Après l’opération, je suis restée en soins intensifs pendant plusieurs heures, mais je n’étais plus sous anesthésie. J’ai eu très peur, car je ne savais pas où étaient mon bébé et mon mari. Une autre sirène d’alarme s’est déclenchée, et j’ai décidé de fuir vers le sous-sol. J’étais en blouse jetable, pieds nus, en fauteuil roulant, je tenais une sonde urinaire. On m’a enveloppée dans une couverture et emmenée dans l’abri, où j’ai enfin pu voir mon fils. Nous l’avons appelé Arthur. 

Un homme porte un bébé.
Yurii, le mari de Mme Shostak, tient dans ses bras son fils, à l’hôpital. Ils prévoient pour l’instant de se réfugier dans le sous-sol de leur maison. © Mariia Shostak

J’étais terrifiée, épuisée, j’avais mal. Le lendemain de l’opération, j’ai fait plusieurs allers-retours entre le sous-sol et la maternité. Les sirènes ne cessaient de retentir. Je ne dormais qu’une ou deux heures par jour. Nous avons passé le plus clair de notre temps au sous-sol, assis sur des chaises. J’avais mal au dos à force de rester assise, et les jambes enflées à cause d’une complication de ma grossesse. L’épuisement était plus fort que la peur, jusqu’à ce qu’un projectile frappe un immeuble très haut que nous pouvions voir depuis notre fenêtre.

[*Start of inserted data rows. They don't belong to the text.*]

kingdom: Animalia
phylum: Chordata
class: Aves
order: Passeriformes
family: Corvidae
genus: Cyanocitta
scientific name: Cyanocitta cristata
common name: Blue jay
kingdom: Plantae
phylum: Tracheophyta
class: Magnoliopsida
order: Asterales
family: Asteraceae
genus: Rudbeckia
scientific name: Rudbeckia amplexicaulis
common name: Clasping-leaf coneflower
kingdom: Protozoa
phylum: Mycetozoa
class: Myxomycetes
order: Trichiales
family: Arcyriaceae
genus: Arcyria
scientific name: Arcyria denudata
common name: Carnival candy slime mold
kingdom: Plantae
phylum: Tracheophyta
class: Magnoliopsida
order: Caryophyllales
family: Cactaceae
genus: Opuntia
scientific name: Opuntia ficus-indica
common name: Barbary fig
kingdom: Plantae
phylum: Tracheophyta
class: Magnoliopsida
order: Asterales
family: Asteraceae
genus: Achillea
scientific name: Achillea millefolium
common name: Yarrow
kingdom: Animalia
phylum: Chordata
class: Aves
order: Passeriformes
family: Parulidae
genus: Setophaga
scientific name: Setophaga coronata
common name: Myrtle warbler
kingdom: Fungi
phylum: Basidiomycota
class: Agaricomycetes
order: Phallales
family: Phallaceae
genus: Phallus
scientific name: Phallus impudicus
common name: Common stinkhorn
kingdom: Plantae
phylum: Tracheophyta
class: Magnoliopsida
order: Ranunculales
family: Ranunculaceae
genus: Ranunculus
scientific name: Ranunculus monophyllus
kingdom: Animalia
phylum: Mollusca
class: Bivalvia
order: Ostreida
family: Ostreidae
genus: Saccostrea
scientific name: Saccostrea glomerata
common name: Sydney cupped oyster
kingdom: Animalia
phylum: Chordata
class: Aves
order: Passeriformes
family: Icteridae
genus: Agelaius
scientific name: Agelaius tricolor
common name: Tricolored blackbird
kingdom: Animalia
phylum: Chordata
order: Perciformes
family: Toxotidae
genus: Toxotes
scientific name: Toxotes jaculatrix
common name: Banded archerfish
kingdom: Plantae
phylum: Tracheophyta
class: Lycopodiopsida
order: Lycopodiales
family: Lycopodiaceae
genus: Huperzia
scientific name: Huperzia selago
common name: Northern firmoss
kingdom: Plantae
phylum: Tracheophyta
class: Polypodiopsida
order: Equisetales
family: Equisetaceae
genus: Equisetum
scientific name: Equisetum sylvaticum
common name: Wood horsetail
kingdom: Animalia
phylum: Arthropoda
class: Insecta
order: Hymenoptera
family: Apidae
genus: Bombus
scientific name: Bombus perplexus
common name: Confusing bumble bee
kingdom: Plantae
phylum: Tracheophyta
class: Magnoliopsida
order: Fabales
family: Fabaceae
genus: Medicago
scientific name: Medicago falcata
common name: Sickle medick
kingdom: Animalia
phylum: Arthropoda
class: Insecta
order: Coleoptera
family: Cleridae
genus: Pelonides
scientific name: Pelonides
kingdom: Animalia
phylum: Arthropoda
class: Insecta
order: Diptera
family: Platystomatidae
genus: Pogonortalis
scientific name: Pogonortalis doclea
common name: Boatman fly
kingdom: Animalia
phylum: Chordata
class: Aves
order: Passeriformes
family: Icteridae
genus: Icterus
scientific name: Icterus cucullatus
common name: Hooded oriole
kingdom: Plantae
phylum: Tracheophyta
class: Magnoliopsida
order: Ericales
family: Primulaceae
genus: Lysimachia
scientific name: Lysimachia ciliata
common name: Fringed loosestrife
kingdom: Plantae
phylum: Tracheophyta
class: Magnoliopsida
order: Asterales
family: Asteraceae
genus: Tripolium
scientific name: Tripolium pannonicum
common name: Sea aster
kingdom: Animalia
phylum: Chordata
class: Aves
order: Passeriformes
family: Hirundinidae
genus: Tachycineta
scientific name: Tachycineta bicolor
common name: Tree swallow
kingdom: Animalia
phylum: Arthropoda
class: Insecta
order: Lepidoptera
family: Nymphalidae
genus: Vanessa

Mon mari Yurii m’a aidée, a pris soin de moi et de notre bébé. Les équipes médicales ont organisé les repas dans le bunker et nous ont ensuite fourni des lits. Ils m’ont aidée à commencer l’allaitement, ont distribué des médicaments pour bébé, et m’ont tenue par la main lorsque j’avais du mal à marcher.

Je me sens en sécurité dans la capitale : il y a assez d’abris où se réfugier et les autorités nous tiennent informés en temps utile. Mon mari a aménagé un petit coin pour nous dans le sous-sol de notre maison. Je suis née et j’ai grandi ici, à Kyiv, je n’ai pas d’autre foyer. Nous ne partirons pas.